Birçok klinik fenomen, geçmiş zamanın belirli bir döneminde öznenin zihninde "geri dönme" olasılığını gösterir. 14 yaşındaki bir hasta her nöbetten önce "önünde geniş bir çayırda koşan bir kız... kız tam olarak yedi yaşındayken neyse o" gördü [Kronfeld A.S, 1940]. Bilinç “zamanı oluşturan anlar dizisinde asla değişmeden kalmaz. Sonsuza dek akan ve sonsuza dek değişen bir nehirdir." “James'in çok iyi karakterize ettiği değişen zihinsel durumların jetleri, sonsuza kadar uykuya dalana kadar bir insanın hayatından geçer. Ancak bu jetler, su jetlerinden farklı olarak canlı beyinde izlerini bırakırlar.”

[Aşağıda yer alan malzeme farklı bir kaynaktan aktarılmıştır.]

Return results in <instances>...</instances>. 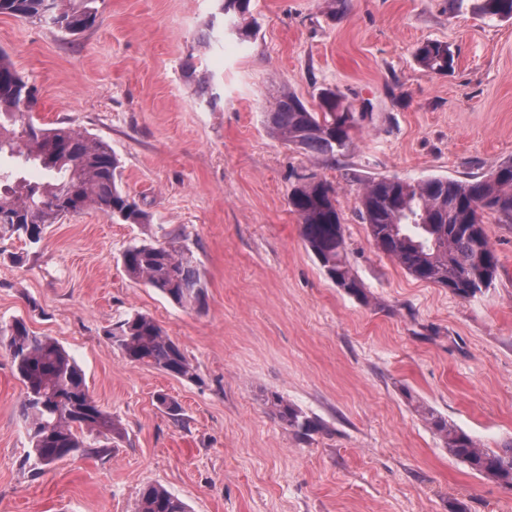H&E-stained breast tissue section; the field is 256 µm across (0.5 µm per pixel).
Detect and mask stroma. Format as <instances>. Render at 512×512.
Wrapping results in <instances>:
<instances>
[{
    "mask_svg": "<svg viewBox=\"0 0 512 512\" xmlns=\"http://www.w3.org/2000/svg\"><path fill=\"white\" fill-rule=\"evenodd\" d=\"M476 5L251 0L259 31L242 45L219 30L203 41L216 0H99L75 37L0 15V50L37 86L40 122L107 141L153 223L187 236L207 287L204 308H182L129 278L122 254L144 228L94 211L50 225L35 248L0 239V320L57 340L119 421L107 457L30 471L23 386L0 348V512H134L149 483L189 512H448L457 499L512 512V490L452 457L417 412L488 448L512 441V224L488 225L499 276L462 299L379 251L354 208L374 177L464 179L512 158V20ZM425 41L448 45L452 72L417 63ZM324 88L365 115L333 168L263 123L281 91L312 108ZM304 169L336 188L364 297L336 288L302 239L288 195ZM134 312L198 380L109 345L107 327ZM271 392L322 430L298 440L263 405Z\"/></svg>",
    "mask_w": 512,
    "mask_h": 512,
    "instance_id": "obj_1",
    "label": "stroma"
}]
</instances>
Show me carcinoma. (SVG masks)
Here are the masks:
<instances>
[{"label": "carcinoma", "instance_id": "obj_1", "mask_svg": "<svg viewBox=\"0 0 512 512\" xmlns=\"http://www.w3.org/2000/svg\"><path fill=\"white\" fill-rule=\"evenodd\" d=\"M96 0H0V14L46 25L61 33L84 32L97 21ZM250 0H220V10L236 21L231 37L244 43L256 36L253 22H239ZM489 18L512 19V0H480ZM415 58L426 70L446 74L454 55L437 41L422 43ZM38 90L0 51V157L18 160L0 169V234L39 243L48 226L62 216L94 210L113 223L139 224L147 237L122 254L127 274L156 289L180 307L205 306L207 287L199 276L195 252L178 244L163 224H153L139 200L123 185L120 162L110 144L65 122L48 127L34 117ZM363 113L327 89L318 109H309L292 92L283 91L264 114L265 126L286 145L334 167L353 145L352 131ZM36 167L46 180L31 181L25 170ZM288 206L299 221L301 236L327 278L346 293L364 296L363 283L346 258L342 215L333 185L314 172L295 176ZM355 210L377 248L414 278L468 299L490 287L499 274V259L486 221L512 224V161L489 174L467 180L431 177L408 182L373 178L355 199ZM104 335L131 363L195 381L196 367L183 349L150 316L134 313L110 325ZM0 347L11 356L24 392L20 414L30 449L26 464L39 472L76 454L102 457L118 428L112 414L89 394L84 373L54 339L38 336L22 319L0 323ZM269 413L294 435L304 438L321 429L281 395H265ZM420 414L444 447L470 470L512 489V441L486 448L431 408ZM136 512H187L177 496L157 484L140 491Z\"/></svg>", "mask_w": 512, "mask_h": 512}]
</instances>
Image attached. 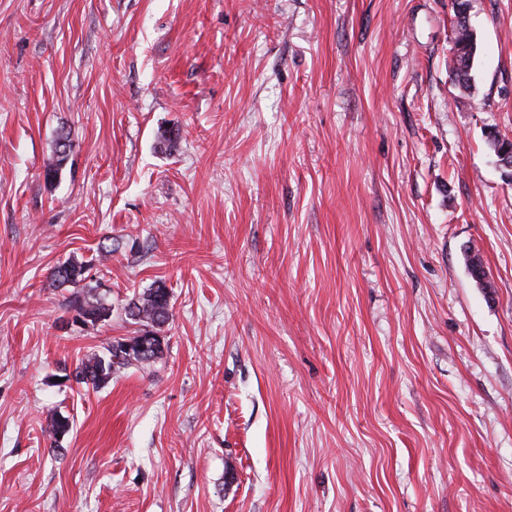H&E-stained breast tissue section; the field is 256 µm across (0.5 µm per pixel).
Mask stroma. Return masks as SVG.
<instances>
[{"label":"stroma","mask_w":512,"mask_h":512,"mask_svg":"<svg viewBox=\"0 0 512 512\" xmlns=\"http://www.w3.org/2000/svg\"><path fill=\"white\" fill-rule=\"evenodd\" d=\"M452 19L0 0V512H512V0H470L471 95ZM105 239L112 316L64 326L49 270ZM159 282L163 356L76 384ZM451 42V74L461 88L470 91L474 87L472 71L482 52V46L477 41L474 44L468 26L458 23L455 19ZM61 140H63L65 143L61 144ZM69 152L70 142L68 135L62 132L56 140L52 161L45 167V170L43 172L44 179L46 182L52 183L58 179L63 167H65L68 161Z\"/></svg>","instance_id":"obj_1"}]
</instances>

Bir kişinin bütünsel nöropsişik aktivitesi, bilinci, şimdiki zamanın her anında zihinsel süreçlerden oluşur: 1) şimdiki zamanda meydana gelir, 2) geçmiş zamanda gerçekleşir, 3) gelecek zamanda tamamlanmaya tabidir. Bu nedenle, klinik gözlemlerden kaynaklanan varsayımlar ile genel olarak zaman hakkındaki mevcut fikirler karşılaştırılmaya çalışılırsa, bir şüphe daha ortaya çıkar. “Gerçeklik fenomenlerinin durumlarının değişim düzeni, onların varlıktan yokluğa geçişleri”, nesnel özelliği olarak zamanın tek boyutluluğu [AM Zharov, 1968] ilgimizi çeken zamanlarda gücünü koruyor mu? Zaman içinde zihinsel fenomenlerin oluşumu ne yazık ki ciddi şekilde çalışılmamıştır. Ancak buradaki yasalar, fiziksel fenomenlerdekilerden tamamen farklıdır. Böylece şimdiki zamandaki algı görüntüleri tam olarak gerçekleşir. Ama öznenin bilincinden kaybolmazlar, kalırlar. Sadece bilinçte tutulmakla kalmaz, öznenin geçmiş zamanını da belirlerler. Belki de zamanın tek-boyutluluğu sorunu, fiziksel dünyanın zamanından farklı olarak tartışılmalıdır: zamanı çok boyutlu bir fenomen olarak yorumlama girişimleri, insan ruhunun bazı gerçeklerini açıklamak amacıyla yapılmıştır [Zharov AM, 1968].